The BC and federal governments want the people of BC to know what hate crimes are, and how to recognize and stop them. But the campaign they’re using to spread this knowledge is a weird one, to say the least.
Yes, that’s right. After spending $150,000 on this campaign, the best idea anyone could think up for visually representing hate crimes was swastikas imprinted on blood cells and in X-rays.
But hey, they came up with a great pun! “Know hate.” It’s like, know what hate crimes are, but with the end goal of having no hate, right? If the campaign’s intention was to blow the minds of stoned teenagers, then it was definitely money well spent.
Beneath all the clever word-play, the campaign is lacking in substance. One of its major focal points is online hate crimes, but how often do those happen?

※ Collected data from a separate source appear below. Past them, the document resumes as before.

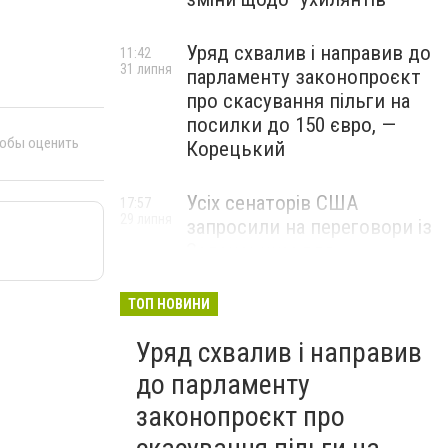
Уряд схвалив і направив до
11:42
31 липня
парламенту законопроєкт
про скасування пільги на
посилки до 150 євро, —
тобы оценить
Корецький
Усіх сенаторів США
17:57
29 липня
запросили на переговори із
Зеленським для
обговорення санкцій проти
Росії, – The Hill
ТОП НОВИНИ
Уряд схвалив і направив
до парламенту
законопроєкт про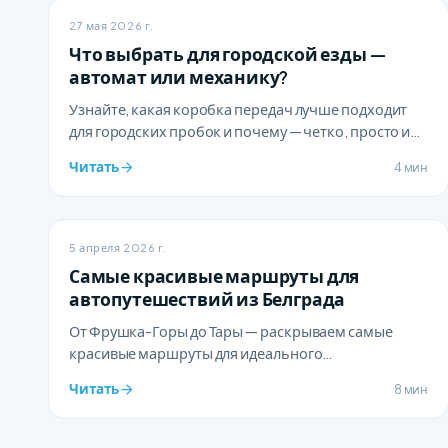
27 мая 2026 г.
Что выбрать для городской езды —
автомат или механику?
Узнайте, какая коробка передач лучше подходит
для городских пробок и почему — четко, просто и
без усложнений.
Читать
4 мин
5 апреля 2026 г.
Самые красивые маршруты для
автопутешествий из Белграда
От Фрушка-Горы до Тары — раскрываем самые
красивые маршруты для идеального
автопутешествия на выходные из Белграда.
Читать
8 мин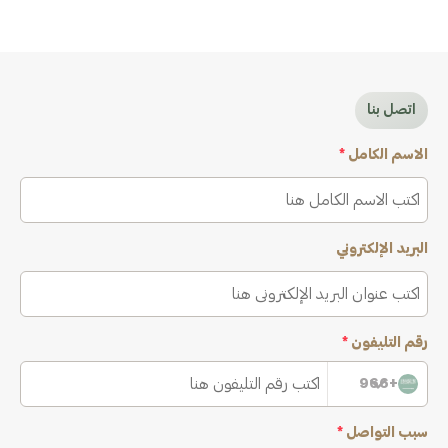
اتصل بنا
الاسم الكامل
*
البريد الإلكتروني
رقم التليفون
*
+966
سبب التواصل
*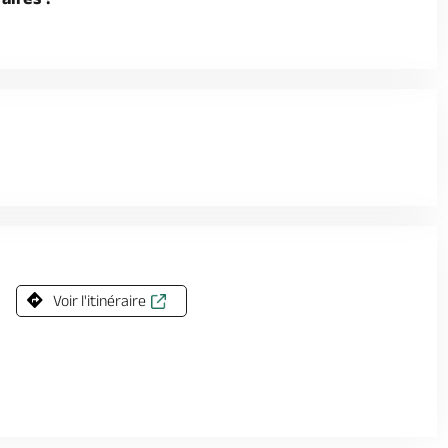
Voir l'itinéraire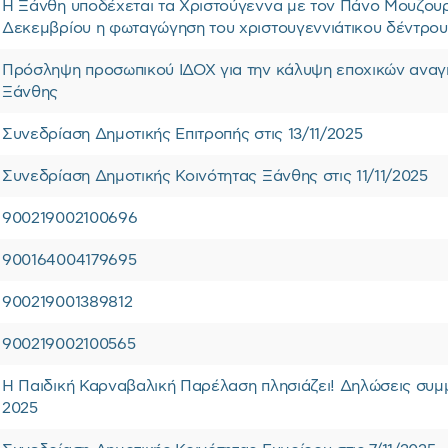
Η Ξάνθη υποδέχεται τα Χριστούγεννα με τον Πάνο Μουζου
Δεκεμβρίου η φωταγώγηση του χριστουγεννιάτικου δέντρου
Πρόσληψη προσωπικού ΙΔΟΧ για την κάλυψη εποχικών αναγ
Ξάνθης
Συνεδρίαση Δημοτικής Επιτροπής στις 13/11/2025
Συνεδρίαση Δημοτικής Κοινότητας Ξάνθης στις 11/11/2025
900219002100696
900164004179695
900219001389812
900219002100565
Η Παιδική Καρναβαλική Παρέλαση πλησιάζει! Δηλώσεις συμμ
2025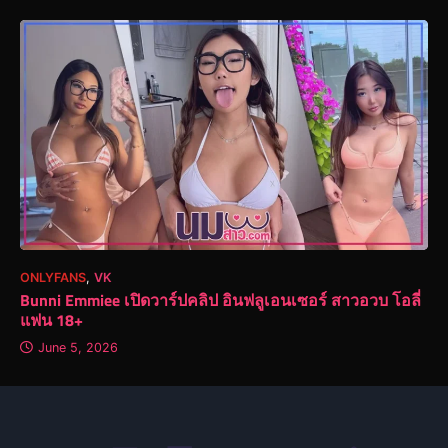
ONLYFANS
,
VK
Bunni Emmiee เปิดวาร์ปคลิป อินฟลูเอนเซอร์ สาวอวบ โอลี่
แฟน 18+
June 5, 2026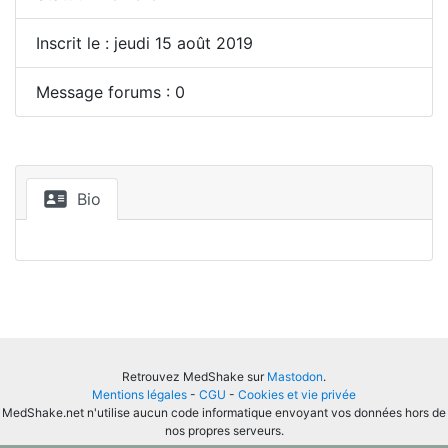
Inscrit le : jeudi 15 août 2019
Message forums : 0
Bio
Retrouvez MedShake sur
Mastodon
.
Mentions légales
-
CGU
-
Cookies et vie privée
MedShake.net n'utilise aucun code informatique envoyant vos données hors de
nos propres serveurs.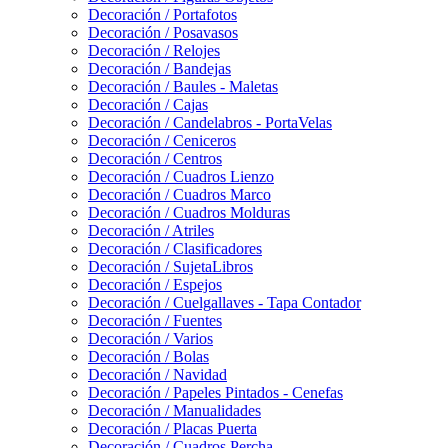
Decoración / Portafotos
Decoración / Posavasos
Decoración / Relojes
Decoración / Bandejas
Decoración / Baules - Maletas
Decoración / Cajas
Decoración / Candelabros - PortaVelas
Decoración / Ceniceros
Decoración / Centros
Decoración / Cuadros Lienzo
Decoración / Cuadros Marco
Decoración / Cuadros Molduras
Decoración / Atriles
Decoración / Clasificadores
Decoración / SujetaLibros
Decoración / Espejos
Decoración / Cuelgallaves - Tapa Contador
Decoración / Fuentes
Decoración / Varios
Decoración / Bolas
Decoración / Navidad
Decoración / Papeles Pintados - Cenefas
Decoración / Manualidades
Decoración / Placas Puerta
Decoración / Cuadros Percha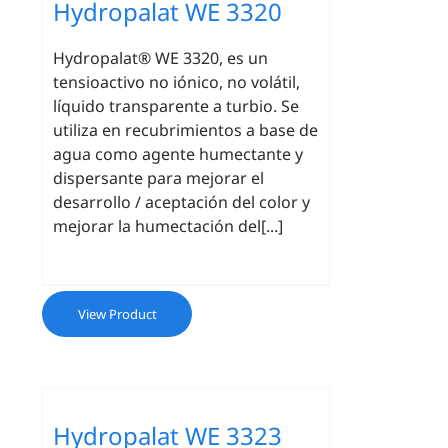
Hydropalat WE 3320
Hydropalat® WE 3320, es un
tensioactivo no iónico, no volátil,
líquido transparente a turbio. Se
utiliza en recubrimientos a base de
agua como agente humectante y
dispersante para mejorar el
desarrollo / aceptación del color y
mejorar la humectación del[...]
View Product
Hydropalat WE 3323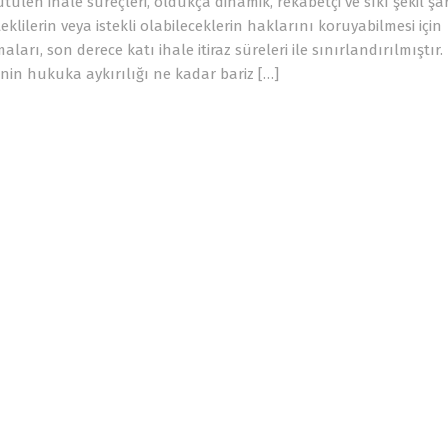
len ihale süreçleri, oldukça dinamik, rekabetçi ve sıkı şekil şa
klilerin veya istekli olabileceklerin haklarını koruyabilmesi için
ları, son derece katı ihale itiraz süreleri ile sınırlandırılmıştır.
minin hukuka aykırılığı ne kadar bariz […]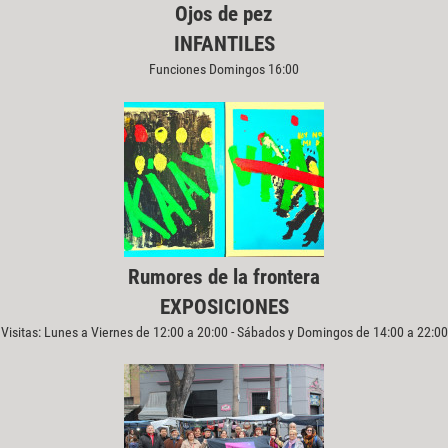
Ojos de pez
INFANTILES
Funciones Domingos 16:00
Rumores de la frontera
EXPOSICIONES
Visitas: Lunes a Viernes de 12:00 a 20:00 - Sábados y Domingos de 14:00 a 22:00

That’s a question an interested party might have, but don’t bother looking at the website for that information, because you won’t find it. Oh, you’ll see what online hate crimes might look like, and they’ll tell you what you can do if you spot one. But you won’t find any statistics on how frequent they are, where you’re most likely to find them, or any other data that might be useful to potential (hate)Crime Stoppers.
The lack of information on actual online hate crimes might be an oversight, but it also might be because the people behind the campaign don’t understand social media that well. While there’s a Twitter account related to the campaign, it’s only got eight tweets and was last active on March 18. There doesn’t appear to be a Facebook page at all.
Why would anyone take advice on the internet from a campaign that doesn’t understand how the internet works?